À faire:
1. Répondez à ces trois questions à partir du texte étudié :
(a) À quelle distance les femmes vont-elles chercher l'eau ?
(b) À quels endroits du visage portent-elles des tatouages d'étoiles bleues ?
(c) Quel est le nom du rocher de sel atteint le soir ?
2. Dans le texte étudié, transformez en liste le paragraphe qui commence par « C'est une sorte de montagne grise » en conservant ses principaux faits.
3. Reprenez le texte étudié, ce récit de voyage jusqu'au rocher de sel Khang-el-Melah, et poursuivez-le à partir de sa dernière phrase.

━━ Texte étudié ━━

À quinze ans, ces misérables, qui seraient jolies, sont déformées, épuisées par les dures besognes. Elles peinent du matin au soir à toutes les fatigues, vont chercher l’eau à plusieurs kilomètres avec un enfant sur le dos. Elles semblent vieilles à vingt-cinq ans.
Leur visage, qu’on aperçoit parfois, est tatoué d’étoiles bleues sur le front, les joues et le menton. Le corps est épilé, par mesure de propreté. Il est fort rare d’apercevoir les femmes des Arabes riches.
On repartit aussitôt la collation achevée, et, le soir, nous arrivâmes au rocher de sel Khang-el-Melah.
C’est une sorte de montagne grise, verte, bleue, aux reflets métalliques, aux coupes singulières ; une montagne de sel ! Des eaux plus salées que l’Océan s’échappent de son pied et, volatilisées par la chaleur folle du soleil, laissent sur le sol une écume blanche, pareille à la bave des flots, une mousse de sel ! On ne voit plus la terre, cachée sous une poudre légère, comme si quelque colosse se fût amusé à râper ce mont pour en semer la poussière alentour ; et de gros blocs détachés gisent dans les enfoncements, des blocs de sel !

━━━
━━ Données enregistrées ━━

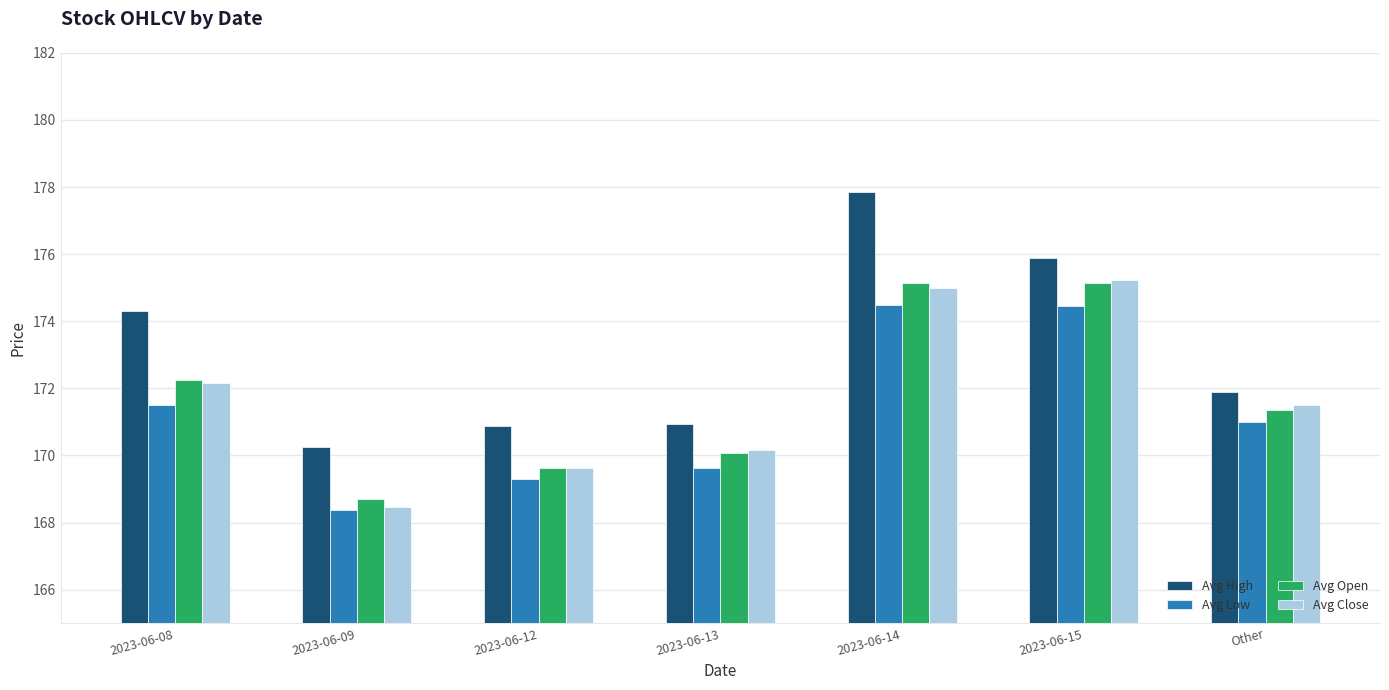

What is the total value across all series at 2023-06-09?

675.8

━━━

Corrigé de l'exercice:
1.
(a) Elles vont la chercher à plusieurs kilomètres, avec un enfant sur le dos.
(b) Elles en portent sur le front, les joues et le menton.
(c) Il s'appelle Khang-el-Melah.

2.
- C'est une montagne de sel grise, verte et bleue, aux reflets métalliques et aux coupes singulières.
- À son pied s'échappent des eaux plus salées que l'Océan.
- Volatilisées par la chaleur du soleil, ces eaux laissent sur le sol une écume blanche de sel.
- La terre disparaît sous une poudre légère de sel.
- De gros blocs de sel détachés gisent dans les enfoncements.

3.
Sous ce rocher extraordinaire se creusent, paraît-il, des puits fort profonds qu’habitent des milliers de colombes.
Le lendemain nous étions à Djelfa.
Djelfa est une vilaine petite ville à la française, mais habitée par des officiers fort aimables qui en rendent charmant le séjour.
Après un court repos, nous nous sommes remis en route.
Nous avons recommencé notre long voyage par les longues plaines nues. De temps en temps on rencontrait des troupeaux. Tantôt c’étaient des armées de moutons de la couleur du sable ; tantôt à l’horizon se dessinaient des bêtes singulières que la distance faisait petites et qu’on eût prises, avec leur dos en bosse, leur grand cou recourbé, leur allure lente, pour des bandes de hauts dindons. Puis, en approchant, on reconnaissait des chameaux avec leur ventre gonflé des deux côtés comme un double ballon, comme une outre démesurée, leur ventre qui contient jusqu’à soixante litres d’eau. Eux aussi avaient la couleur du désert comme tous les êtres nés dans ces solitudes jaunes. Le lion, l’hyène, le chacal, le crapaud, le lézard, le scorpion, l’homme lui-même prennent là toutes les nuances du sol calciné, depuis le roux brûlant des dunes mouvantes jusqu’au gris pierreux des montagnes. Et la petite alouette des plaines est si pareille à la poussière de terre qu’on la voit seulement quand elle s’envole.
De quoi vivent donc les bêtes dans ces contrées arides, car elles vivent ?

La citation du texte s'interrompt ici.